Görselin alındığı adres: www.yeniansiklopedi.com
 
Akademik hayatta bilgiler kitap üzerinden verilir. Oysa yapılan araştırmalar, yaşantısal deneyimlerle yapılan öğrenmelerin zihni hem daha çok beslediği hem de bu bilgilerin daha kalıcı olduğu yönündedir. Yaz ayları özellikle çocukların doğayı öğrenmeleri için bulunmaz bir fırsattır. Bir fizik dersinde birçok formülle öğreneceği denge kavramını, yaşantısal bir deneyim olan ağaca tırmanmayla pekala kavramsal olarak öğrenebilmektedir. Bu nedenle yaz tatilinde çocukların mümkün olduğunca sanat, kültür, doğa etkinliklerine teşvik edilmeleri önemlidir. Ebeveynler güvenli olduğunu bildikleri yerlerde, çocuğun sokakta oynamasına da izin vermelidir. Sokakta oynamak hem fiziksel gelişim hem de bilişsel gelişimin yordama alanı için faydalıdır.

Yaz tatilinin olmazsa olmaz parçası ise kitaptır. Ders yılı içerisinde çoğunlukla ders kitaplarını okuma önceliği olan çocuklar için yaz tatili bulunmaz bir fırsattır. Özellikle günün en sıcak saatleri, kendi seçtikleri kitapları okumaları için uygun bir zaman dilimi olabilir. Yaz tatilinde okuyacakları kitapları seçme konusunda çocuklar özgür bırakılmalıdır. Okumayı bir zorunluluk değil, keyif alınan bir tercih olarak görürlerse kitapla aralarında kurdukları bağ çok daha kuvvetli olacaktır. 

Yaz tatilini çocuğun bireyselleşme sürecine bir vesile olarak değerlendirmek de mümkündür. Bunun için ebeveynler, çocuklarının yaşlarına ve sahip oldukları imkanlara göre farklı seçimler yapabilirler. Çocuk, anne babanın katılmadığı bir gençlik kampına gidebileceği gibi, şehirden uzakta doğayla iç içe yaşayan anneanne/babaanne – dede ziyareti de yapabilir.
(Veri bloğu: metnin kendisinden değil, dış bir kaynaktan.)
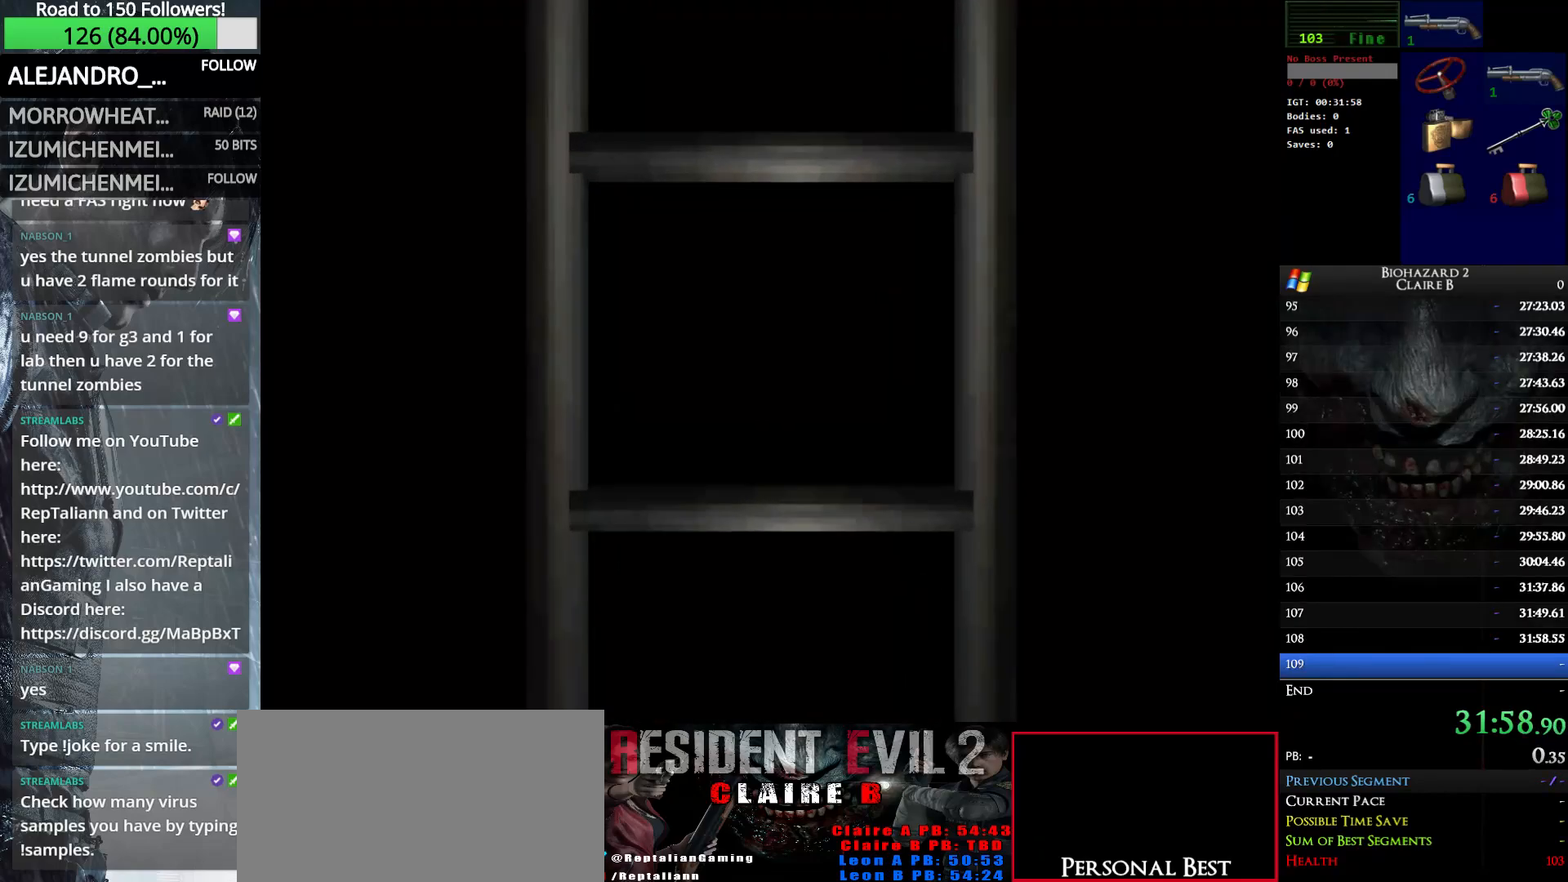
{"keys": ["up", "w"], "events": []}
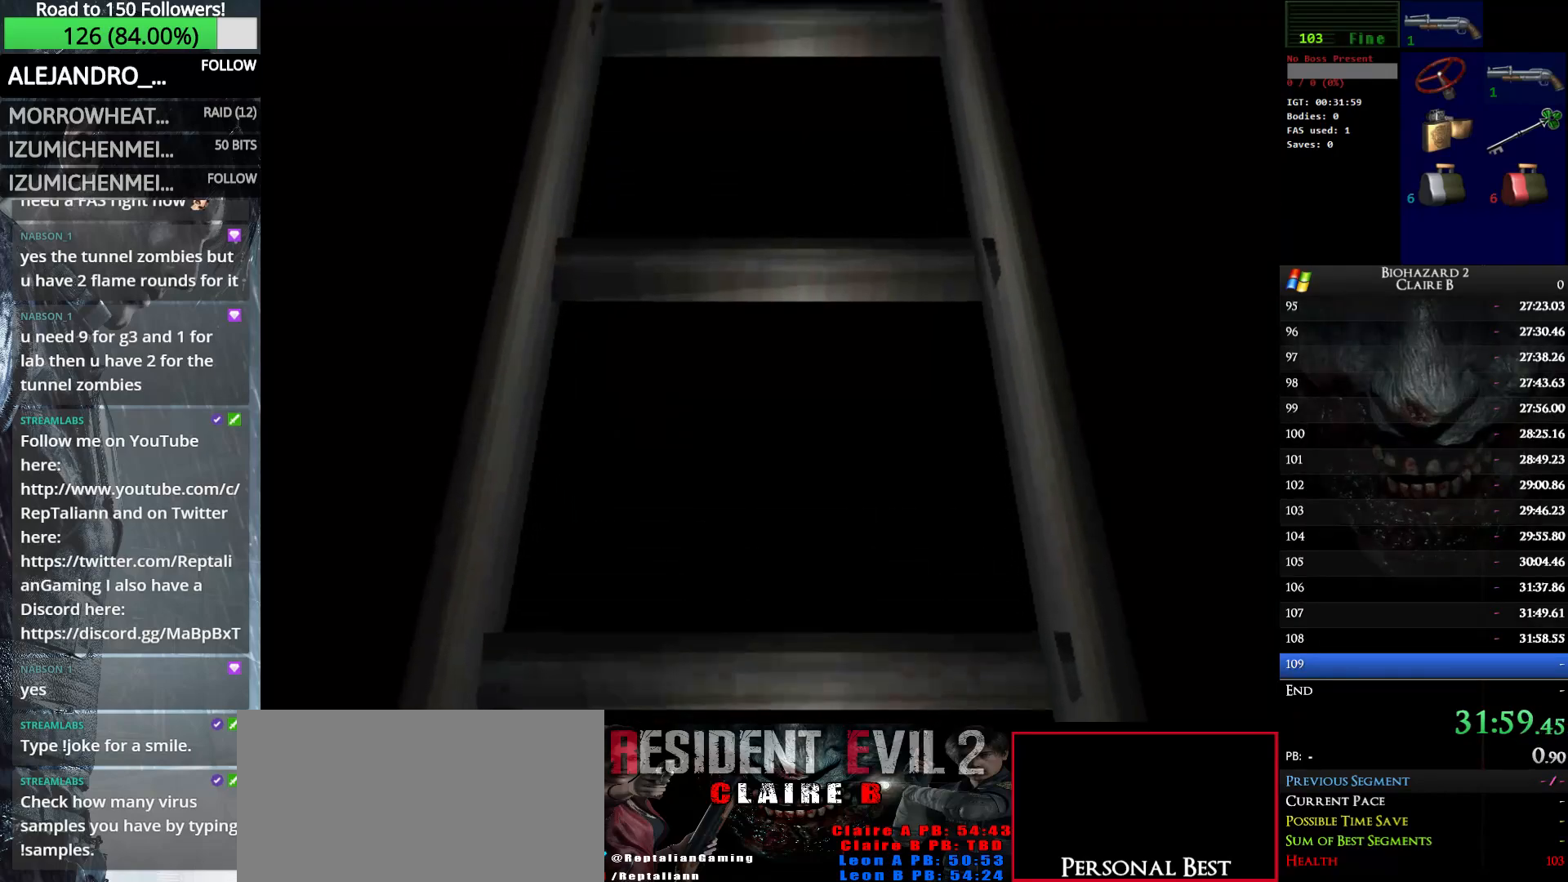
{"keys": ["up", "w"], "events": []}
Sonuç olarak, yaz tatili akademik eksikliklerin kapatıldığı, kazanılmış bilgilerin muhafaza edildiği bir dönem olarak görülmeli; fakat yoğun ve yorucu geçen bir ders yılından sonra çocuğun özellikle fiziksel ve sosyal ihtiyaçlarının beslenmesi gereken bir süre olduğu da  unutulmamalıdır.

Tüm çocuklara ve ebeveynlerine şimdiden bol eğlenceli, unutulmaz anılarla dolu bir yaz tatili dilerim!